Kloppenburg, an assistant state attorney general, said problems uncovered during the recount should serve as a "wake-up call to improve Wisconsin's election processes," but there was no compelling proof that the integrity of ballots had been compromised.
"It would serve no purpose to bring a suit with insufficient legal basis," she said. "That's not the kind of lawyer I am."
Prosser said he was pleased the election was finally over nearly two months after the votes were cast.
"We thought we had won on April 5 and we've never believed otherwise," Prosser said. He called the election and subsequent recount an ordeal, and he was looking forward to continuing his work on the court.

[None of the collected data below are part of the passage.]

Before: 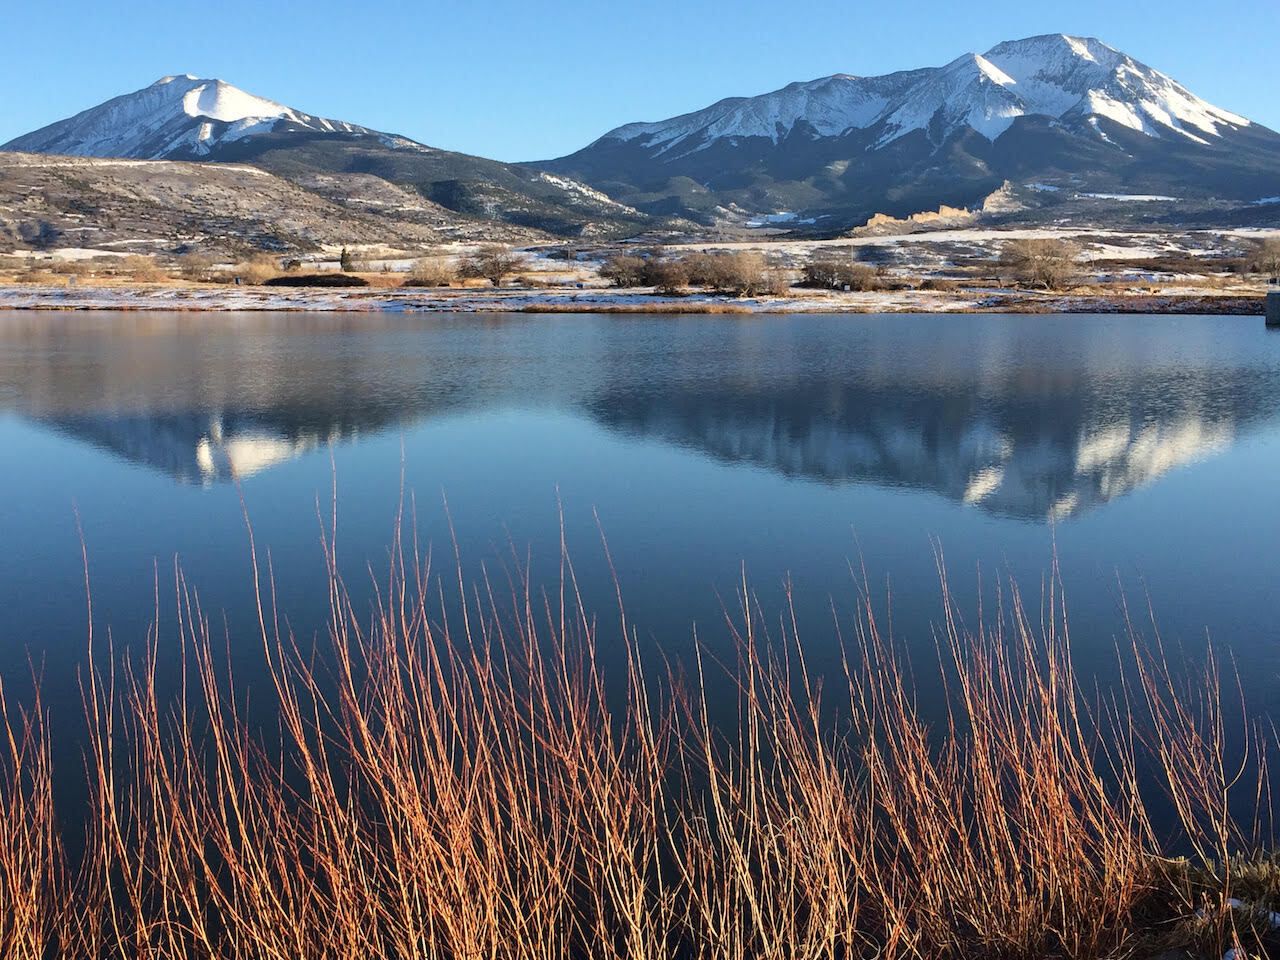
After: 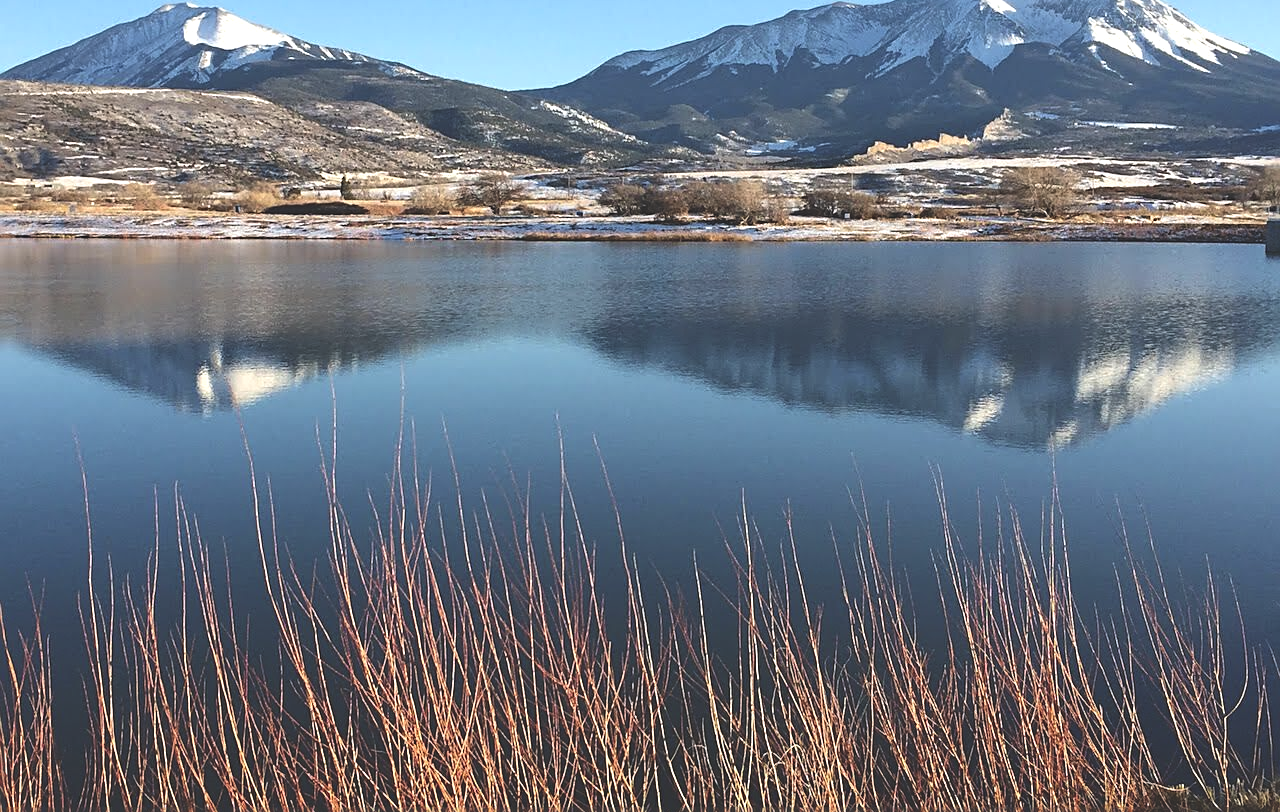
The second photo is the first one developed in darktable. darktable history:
color zones: curves: ch0 [(0, 0.5) (0.143, 0.5) (0.286, 0.5) (0.429, 0.504) (0.571, 0.5) (0.714, 0.509) (0.857, 0.5) (1, 0.5)]; ch1 [(0, 0.425) (0.143, 0.425) (0.286, 0.375) (0.429, 0.405) (0.571, 0.5) (0.714, 0.47) (0.857, 0.425) (1, 0.435)]; ch2 [(0, 0.5) (0.143, 0.5) (0.286, 0.5) (0.429, 0.517) (0.571, 0.5) (0.714, 0.51) (0.857, 0.5) (1, 0.5)], mix -120.5%
crop: top 7.559%, bottom 7.851%
sharpen: on, module defaults
color balance rgb: linear chroma grading › shadows -2.456%, linear chroma grading › highlights -14.53%, linear chroma grading › global chroma -9.831%, linear chroma grading › mid-tones -9.996%, perceptual saturation grading › global saturation 30.272%, perceptual brilliance grading › highlights 5.303%, perceptual brilliance grading › shadows -10.242%
exposure: black level correction -0.031, compensate exposure bias true, compensate highlight preservation false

The fight over passage of Walker's collective bargaining bill came in the weeks leading up to the Supreme Court election, with supporters of the conservative governor largely backing Prosser in the hopes he would uphold the union rights bill in a legal challenge. Opponents of the proposal lined up behind Kloppenburg, hoping she would vote to overturn it.
Prosser is generally seen as one of four conservative justices on the seven-member court, although both he and Kloppenburg insisted during the race for the officially nonpartisan position that they were impartial.
A Dane County circuit court judge last week voided the law, citing an open meetings law violation by the Legislature in the process of passing it. The Supreme Court was scheduled to hear arguments June 6 on whether it will accept the case.
Kloppenburg said Tuesday that she never consulted with pro-union forces when seeking the recount or when deciding not to challenge the results.
"I had no ulterior motives," she said. "I consulted with nobody else other than my closest confidantes.
"I did not have doughnuts with the union thugs before I came to this press conference," she joked.
Kloppenburg actually declared victory the day after the election after preliminary results suggested she won by about 200 votes. But the following day, Waukesha County Clerk Kathy Nickolaus said she had failed to report 14,000 votes that gave Prosser a 7,316-vote lead, prompting Kloppenburg to call for a recount.
After the recount, which concluded May 20, Prosser's lead stood at 7,004 votes, or just 0.46 percent of the votes cast.
"We did the right thing in asking for a recount in this very, very close election," Kloppenburg said. She called on the state board that runs elections to appoint an independent investigator to look into gaps in ballot security identified during the recount.
"It is time to learn from this recount, fix the problems it uncovered and ensure that future elections are different," she said.
Prosser said the number of errors uncovered during the recount was very small and he has "enormous confidence" in the state's election process.
A former Republican state lawmaker and speaker of the Assembly, Prosser was appointed to the Supreme Court in 1998 by GOP Gov. Tommy Thompson. Prosser was elected to his first 10-year term in 2001 and his next term begins in August.
Kloppenburg said she will continue in her job as an assistant attorney general.